### AUFGABEN
A - Gib im Textauszug zur Unterschrift im Testament die Stelle von „Für Dich zur“ bis „Text vollständig ist.“ erneut wieder und benenne dabei „Abschlussfunktion“ in „Vollständigkeitsfunktion“ um.
B - Führe den Text über die Unterschrift im Testament im Anschluss an seinen letzten Satz weiter.

Für Dich zur Wiederholung: Bedeutung und Anforderung an die Unterschrift im Testament

Nach § 2247 Abs. 1 BGB muss ein Testament eigenhändig geschrieben und unterschrieben werden. Dieses Erfordernis gilt auch bei der Errichtung eines gemeinschaftlichen Testaments (§ 2267 BGB).

Die Unterschrift erfüllt mehrere rechtliche Funktionen:

  • Identitätsfunktion: Sie weist den Erblasser als Urheber des Testaments aus.

  • Abschlussfunktion: Sie zeigt, dass der Text vollständig ist.

  • Echtheits- und Warnfunktion: Sie verdeutlicht, dass der Erblasser den Inhalt ernstlich und abschließend gewollt hat.

Gemäß § 125 S. 1 BGB ist das Testament nichtig, wenn die Unterschrift fehlt oder sie diesen Funktionen nicht genügt.

Die Anforderungen an eine wirksame Unterschrift findest Du in § 2247 Abs. 3 S. 1 BGB. Hiernach soll die Unterschrift den Vor- und Familiennamen enthalten.

Merke Dir:
Bei § 2247 Abs. 3 S. 1 BGB handelt es sich lediglich um eine Soll-Vorschrift. Ein Verstoß dagegen führt also nicht automatisch zur Nichtigkeit des Testaments.

Nach § 2247 Abs. 3 S. 2 BGB steht eine Unterzeichnung des Erblassers „in sonstiger Weise“ der Wirksamkeit des Testaments nicht entgegen, wenn sie ausreicht, um die Urheberschaft des Erblassers und die Ernstlichkeit seiner Erklärung festzustellen. Auch in diesem Fall muss jedoch eine Unterschrift vorhanden sein – sie muss nur nicht den Soll-Anforderungen entsprechen.

### AUFGEFÜHRTE EINTRÄGE
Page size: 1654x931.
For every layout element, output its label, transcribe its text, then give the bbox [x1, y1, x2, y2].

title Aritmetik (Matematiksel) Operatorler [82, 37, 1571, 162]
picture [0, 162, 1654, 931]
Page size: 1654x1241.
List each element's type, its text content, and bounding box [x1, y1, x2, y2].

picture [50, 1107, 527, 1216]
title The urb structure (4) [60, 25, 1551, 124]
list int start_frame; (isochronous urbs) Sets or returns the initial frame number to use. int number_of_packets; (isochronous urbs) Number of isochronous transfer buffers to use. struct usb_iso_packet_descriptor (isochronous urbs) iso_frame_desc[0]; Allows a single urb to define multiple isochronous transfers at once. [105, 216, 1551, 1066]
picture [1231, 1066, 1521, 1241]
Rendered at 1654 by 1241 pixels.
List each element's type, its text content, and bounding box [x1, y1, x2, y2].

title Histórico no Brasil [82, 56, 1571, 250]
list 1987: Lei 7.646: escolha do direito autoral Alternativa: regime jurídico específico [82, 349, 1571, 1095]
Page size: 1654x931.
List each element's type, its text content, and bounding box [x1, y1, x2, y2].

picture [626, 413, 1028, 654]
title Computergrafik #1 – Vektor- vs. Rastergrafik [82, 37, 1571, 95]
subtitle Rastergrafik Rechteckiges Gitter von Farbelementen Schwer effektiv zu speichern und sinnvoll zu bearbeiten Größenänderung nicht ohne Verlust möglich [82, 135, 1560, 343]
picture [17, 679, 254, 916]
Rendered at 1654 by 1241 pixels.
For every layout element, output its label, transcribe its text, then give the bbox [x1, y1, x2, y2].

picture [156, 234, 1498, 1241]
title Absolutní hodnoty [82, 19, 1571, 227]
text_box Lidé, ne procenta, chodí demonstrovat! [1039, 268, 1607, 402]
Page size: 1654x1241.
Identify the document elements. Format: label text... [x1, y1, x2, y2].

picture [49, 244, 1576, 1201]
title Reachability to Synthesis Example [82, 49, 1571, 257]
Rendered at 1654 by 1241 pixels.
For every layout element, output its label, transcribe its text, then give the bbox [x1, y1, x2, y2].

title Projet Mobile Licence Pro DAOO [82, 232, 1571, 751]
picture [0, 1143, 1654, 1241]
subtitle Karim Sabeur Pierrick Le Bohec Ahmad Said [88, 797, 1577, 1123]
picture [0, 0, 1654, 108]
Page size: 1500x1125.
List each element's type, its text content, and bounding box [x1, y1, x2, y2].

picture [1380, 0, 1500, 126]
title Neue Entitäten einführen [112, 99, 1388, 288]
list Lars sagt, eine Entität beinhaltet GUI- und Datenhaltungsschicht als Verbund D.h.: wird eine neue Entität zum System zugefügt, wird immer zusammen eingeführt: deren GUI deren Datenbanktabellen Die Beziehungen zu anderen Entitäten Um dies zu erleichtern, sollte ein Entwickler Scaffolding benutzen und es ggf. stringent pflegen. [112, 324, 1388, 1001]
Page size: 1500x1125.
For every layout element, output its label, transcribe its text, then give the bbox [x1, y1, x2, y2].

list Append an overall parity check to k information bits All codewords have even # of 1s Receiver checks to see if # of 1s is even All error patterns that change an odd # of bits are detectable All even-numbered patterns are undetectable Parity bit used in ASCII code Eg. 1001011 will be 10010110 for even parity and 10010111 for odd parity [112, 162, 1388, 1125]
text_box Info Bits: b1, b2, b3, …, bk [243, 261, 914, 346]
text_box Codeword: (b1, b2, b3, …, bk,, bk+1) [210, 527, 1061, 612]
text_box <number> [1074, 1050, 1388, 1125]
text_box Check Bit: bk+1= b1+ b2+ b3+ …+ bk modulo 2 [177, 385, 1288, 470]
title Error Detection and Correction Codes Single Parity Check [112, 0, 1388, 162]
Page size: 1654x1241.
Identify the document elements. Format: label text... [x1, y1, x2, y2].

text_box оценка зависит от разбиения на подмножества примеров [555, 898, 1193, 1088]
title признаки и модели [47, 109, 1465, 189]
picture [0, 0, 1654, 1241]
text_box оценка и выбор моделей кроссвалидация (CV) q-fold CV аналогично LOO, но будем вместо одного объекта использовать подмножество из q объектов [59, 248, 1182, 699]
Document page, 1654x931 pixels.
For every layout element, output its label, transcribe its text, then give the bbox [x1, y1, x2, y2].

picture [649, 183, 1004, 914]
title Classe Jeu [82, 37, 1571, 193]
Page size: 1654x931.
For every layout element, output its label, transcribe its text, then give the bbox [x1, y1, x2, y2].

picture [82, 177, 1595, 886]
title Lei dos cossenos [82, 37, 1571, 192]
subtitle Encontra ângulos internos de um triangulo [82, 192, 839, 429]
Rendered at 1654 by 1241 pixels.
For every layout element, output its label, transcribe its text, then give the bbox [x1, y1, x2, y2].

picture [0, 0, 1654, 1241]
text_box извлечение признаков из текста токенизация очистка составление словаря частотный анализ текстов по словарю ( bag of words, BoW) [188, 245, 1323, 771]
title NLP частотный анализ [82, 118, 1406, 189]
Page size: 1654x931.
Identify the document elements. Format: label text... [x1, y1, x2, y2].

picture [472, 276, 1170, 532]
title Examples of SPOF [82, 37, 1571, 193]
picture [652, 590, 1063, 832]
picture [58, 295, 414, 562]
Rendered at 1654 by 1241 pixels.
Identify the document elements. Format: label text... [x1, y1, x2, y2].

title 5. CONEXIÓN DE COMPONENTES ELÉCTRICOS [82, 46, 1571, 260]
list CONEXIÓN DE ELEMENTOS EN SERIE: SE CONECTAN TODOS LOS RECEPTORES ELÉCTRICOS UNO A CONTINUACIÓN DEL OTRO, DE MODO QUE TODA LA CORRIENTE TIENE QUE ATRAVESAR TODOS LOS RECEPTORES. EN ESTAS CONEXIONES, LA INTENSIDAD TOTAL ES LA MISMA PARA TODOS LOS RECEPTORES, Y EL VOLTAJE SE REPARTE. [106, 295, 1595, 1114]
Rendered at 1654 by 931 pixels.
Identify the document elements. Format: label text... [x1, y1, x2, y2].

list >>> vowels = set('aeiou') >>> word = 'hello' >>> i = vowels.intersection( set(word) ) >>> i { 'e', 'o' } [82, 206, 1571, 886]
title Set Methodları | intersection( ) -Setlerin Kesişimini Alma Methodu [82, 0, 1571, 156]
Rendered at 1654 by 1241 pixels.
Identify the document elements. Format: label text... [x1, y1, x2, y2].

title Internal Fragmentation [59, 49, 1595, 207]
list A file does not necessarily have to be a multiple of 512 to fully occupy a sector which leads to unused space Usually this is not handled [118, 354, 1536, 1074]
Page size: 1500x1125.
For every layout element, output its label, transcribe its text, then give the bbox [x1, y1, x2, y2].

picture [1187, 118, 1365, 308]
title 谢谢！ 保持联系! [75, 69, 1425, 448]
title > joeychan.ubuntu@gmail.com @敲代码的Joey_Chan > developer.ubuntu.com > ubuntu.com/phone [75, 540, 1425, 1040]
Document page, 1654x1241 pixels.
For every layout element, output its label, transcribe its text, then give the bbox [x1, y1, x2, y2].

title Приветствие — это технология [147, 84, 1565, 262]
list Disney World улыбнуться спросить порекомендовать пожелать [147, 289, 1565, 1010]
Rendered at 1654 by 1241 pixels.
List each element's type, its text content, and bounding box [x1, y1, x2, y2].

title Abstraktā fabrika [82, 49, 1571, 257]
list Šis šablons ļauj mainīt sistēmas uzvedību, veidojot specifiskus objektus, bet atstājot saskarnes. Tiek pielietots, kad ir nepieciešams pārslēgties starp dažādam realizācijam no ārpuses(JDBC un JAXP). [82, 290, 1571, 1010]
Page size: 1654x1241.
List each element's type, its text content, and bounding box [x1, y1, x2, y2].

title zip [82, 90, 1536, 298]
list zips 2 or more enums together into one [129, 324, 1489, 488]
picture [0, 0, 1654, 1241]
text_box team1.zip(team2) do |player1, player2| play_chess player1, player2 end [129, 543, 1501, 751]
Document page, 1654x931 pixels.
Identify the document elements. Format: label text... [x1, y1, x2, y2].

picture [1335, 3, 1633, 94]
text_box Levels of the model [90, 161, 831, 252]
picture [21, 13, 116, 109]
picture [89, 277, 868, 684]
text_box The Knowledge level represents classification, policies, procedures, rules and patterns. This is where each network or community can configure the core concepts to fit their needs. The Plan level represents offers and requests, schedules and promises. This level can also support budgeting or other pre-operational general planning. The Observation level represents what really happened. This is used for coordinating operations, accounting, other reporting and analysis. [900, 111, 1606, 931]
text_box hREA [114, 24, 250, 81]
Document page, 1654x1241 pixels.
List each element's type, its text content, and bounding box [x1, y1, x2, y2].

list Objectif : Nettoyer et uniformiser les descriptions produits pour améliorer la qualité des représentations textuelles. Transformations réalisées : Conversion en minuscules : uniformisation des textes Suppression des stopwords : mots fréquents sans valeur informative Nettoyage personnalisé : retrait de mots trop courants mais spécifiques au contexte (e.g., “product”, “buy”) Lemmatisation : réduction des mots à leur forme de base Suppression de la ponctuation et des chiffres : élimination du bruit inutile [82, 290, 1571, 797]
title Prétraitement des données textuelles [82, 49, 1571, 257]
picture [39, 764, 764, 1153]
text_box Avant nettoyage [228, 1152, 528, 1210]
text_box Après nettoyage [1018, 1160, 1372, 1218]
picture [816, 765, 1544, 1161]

### ERGEBNISSE JE AUFGABE
A -
Für Dich zur Wiederholung: Bedeutung und Anforderung an die Unterschrift im Testament

Nach § 2247 Abs. 1 BGB muss ein Testament eigenhändig geschrieben und unterschrieben werden. Dieses Erfordernis gilt auch bei der Errichtung eines gemeinschaftlichen Testaments (§ 2267 BGB).

Die Unterschrift erfüllt mehrere rechtliche Funktionen:

  • Identitätsfunktion: Sie weist den Erblasser als Urheber des Testaments aus.

  • Vollständigkeitsfunktion: Sie zeigt, dass der Text vollständig ist.

B -
Keine sonstige Unterzeichnung i.S.d. § 2247 Abs. 3 S. 1 BGB

Das OLG Hamm lehnte eine solche „sonstige Unterzeichnung“ ab. Die Buchstaben „N01“ und „N02“ würden nach der Verkehrsauffassung weder eine Unterschrift noch eine Unterzeichnung „in sonstiger Weise“ darstellen.

Der Grund: Die bloße Verwendung der ersten beiden Buchstaben des Vornamens erfülle nicht den verkehrsüblichen Begriff einer Unterschrift, mit der eine Person ihre Verantwortung für Existenz und Inhalt eines Schriftstücks nach außen kundtue. Es fehle an der Namens- und Unterscheidungsfunktion.

Klausurtipp:
Als Unterzeichnungen „in sonstiger Weise“ wurden in Rechtsprechung und Literatur bislang etwa Namenskürzungen, Verwandtschaftsbezeichnungen, Kosenamen, Künstlernamen, Firmennamen, Pseudonyme oder Spitznamen anerkannt. In diesen Fällen kannst Du mit der Verkehrsauffassung argumentieren, dass noch von einer Unterschrift gesprochen werden kann, weil solche Bezeichnungen im privaten oder geschäftlichen Schriftverkehr üblich sind. Auf unseren Fall übertragen bedeutet dies: Hätte E diese Buchstabenkombination schon früher regelmäßig als Unterschrift verwendet, wäre die Voraussetzung einer sonstigen Unterzeichnung erfüllt gewesen. Das war hier aber nicht der Fall.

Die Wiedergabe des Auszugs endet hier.